(a) John Doe

Discussion in 'English Only' started by nemo eve walle, Apr 18, 2013.

  1. nemo eve walle

    nemo eve walle Senior Member

    The alarm went out for a John Doe who stole the diamonds from the store.
    John Doe is a name, it shouldn't have an article ''a'', but see what I found, the example has an ''a'' before it.
  2. JulianStuart

    JulianStuart Senior Member

    Sonoma County CA
    English (UK then US)
    <<Moderator comment

    From the
    Guidelines in the first sticky thread:

    Threads without a source may be deleted at any time.*

    Having to ask for a source adds unnecessary posts and wastes everyone’s time.
  3. sdgraham

    sdgraham Senior Member

    Oregon, USA
    USA English
    While you're providing the source of the quote, you might also provide the source for your statement that names cannot have indefinite articles in front of them.
  4. nemo eve walle

    nemo eve walle Senior Member

    I am sorry, I can't find the original source, so I found a new one: The police found a John Doe lying on the street last night.
    A name can not have articles in front of them, because you will never say ''The kid is clever, he looks like an Einstein'', or ''The Einstein is a great scientist'', right?
  5. JustKate

    JustKate Moderate Mod

    Wow, I am surprised that there isn't an existing thread on this topic! (Or if there is, I couldn't find it.) "John Doe" isn't really a name, though it certainly looks like one. It is a pseudo name assigned to a dead male whose name is unknown. You can therefore have one or more than one of them at any given time, and therefore "a John Doe" is fine. The female equivalent, by the way, is "Jane Doe."

    And actually, you can say "an Einstein," too: "He's a genius! An Einstein!"
  6. sdgraham

    sdgraham Senior Member

    Oregon, USA
    USA English

    Human names are not unique. You will almost always find multiple persons with the same name.

    See this previous thread: A John Smith

    Moreover, "John Doe" is a synonym for "unidentified person."

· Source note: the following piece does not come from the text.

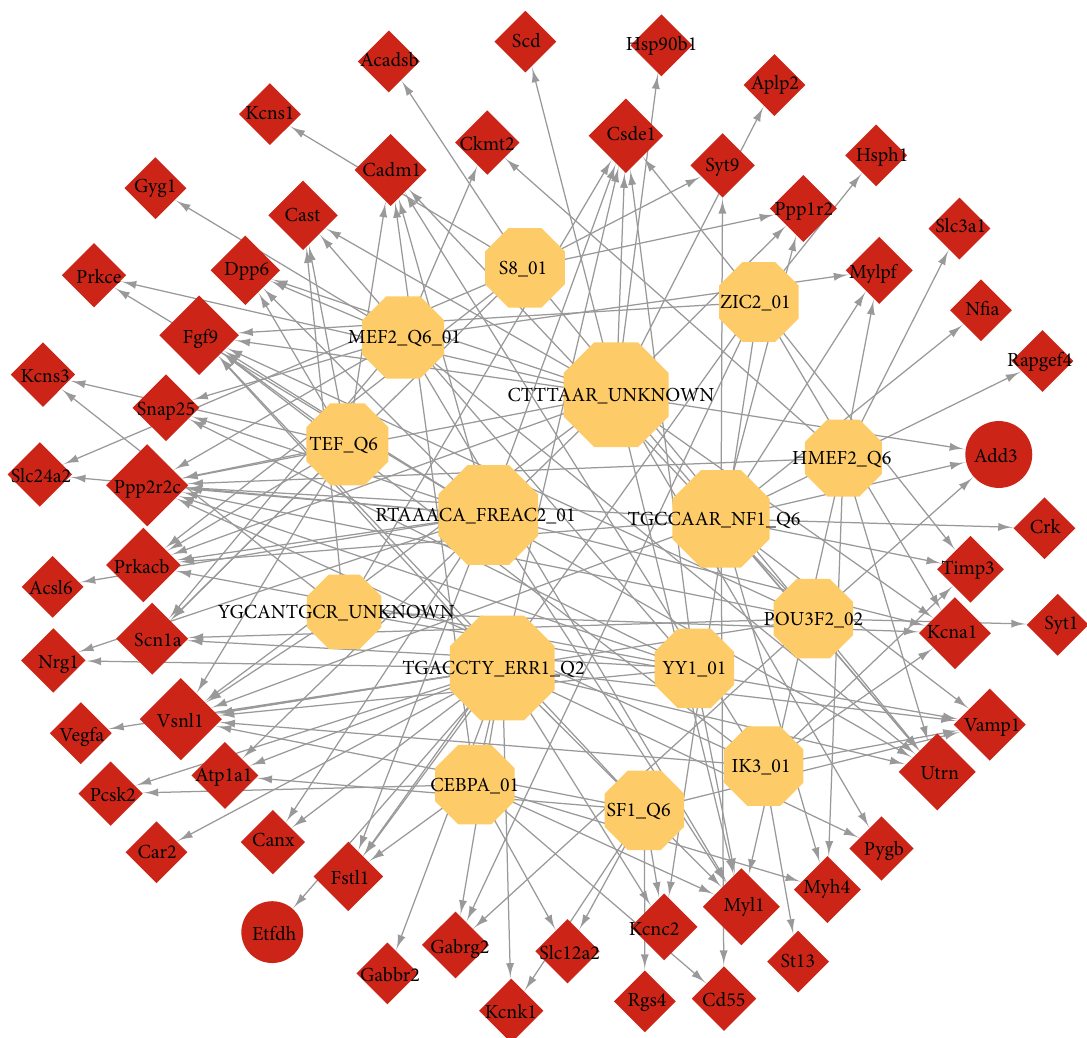
Figure 4: The transcription factor- (TF-) gene regulatory network. Red nodes indicate the cluster 1 genes, and yellow octagon nodes indicate predicted TFs. Rhomboid nodes represent downregulated genes and circular nodes represent upregulated genes. Arrow lines indicate TF- target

    See: http://en.wikipedia.org/wiki/John_Doe
  7. stormwreath Senior Member

    English - England
    Isn't it "Jane Roe"? As in "Roe versus Wade"?
  8. sdgraham

    sdgraham Senior Member

    Oregon, USA
    USA English
    There is a previous thread, but it's rather thread-bare

    John/ Jane Doe

    The above linked Wikipedia article says:

    The names "John Doe" for males, "Jane Doe" or "Jane Roe" for females, or just "Doe" non-gender-specifically are used as placeholder names for a party whose true identity is unknown or must be withheld in a legal action, case, or discussion.

  9. Copyright

    Copyright Senior Member

    American English
    Jane Roe of the court case and Jane Doe of the placeholder name are unrelated.

    John and Jane Doe. It makes sense to have the same last name for "dummy" names.
  10. stormwreath Senior Member

    English - England
    But 'Jane Roe' of the court case's real name is Norma McCorvey; she used 'Jane Roe' as a legal pseudonym to preserve her anonymity. It also seems that in 19th century England 'John Doe and Richard Roe' was a set phrase for anonymous litigants in court cases. Further research suggests to me that both 'Jane Doe' and 'Jane Roe' are in common use, though 'Roe' might be falling out of use as the general public agree with you that it 'makes sense' not to have a separate name for women.
  11. Copyright

    Copyright Senior Member

    American English
    Reason enough to hang around here – to learn something myself. :)

    From Wikipedia: John Doe: The Doe names [John Doe and Jane Doe] are often, though not always, used for anonymous or unknown defendants. Another set of names often used for anonymous parties, particularly plaintiffs, are Richard Roe for males and Jane Roe for females (as in the landmark U.S. Supreme Court abortion decision Roe v. Wade).

    At least the last names of the pairs are the same. And I was wrong to say that Jane Doe and Jane Roe are unrelated.

    More information on that link, of course.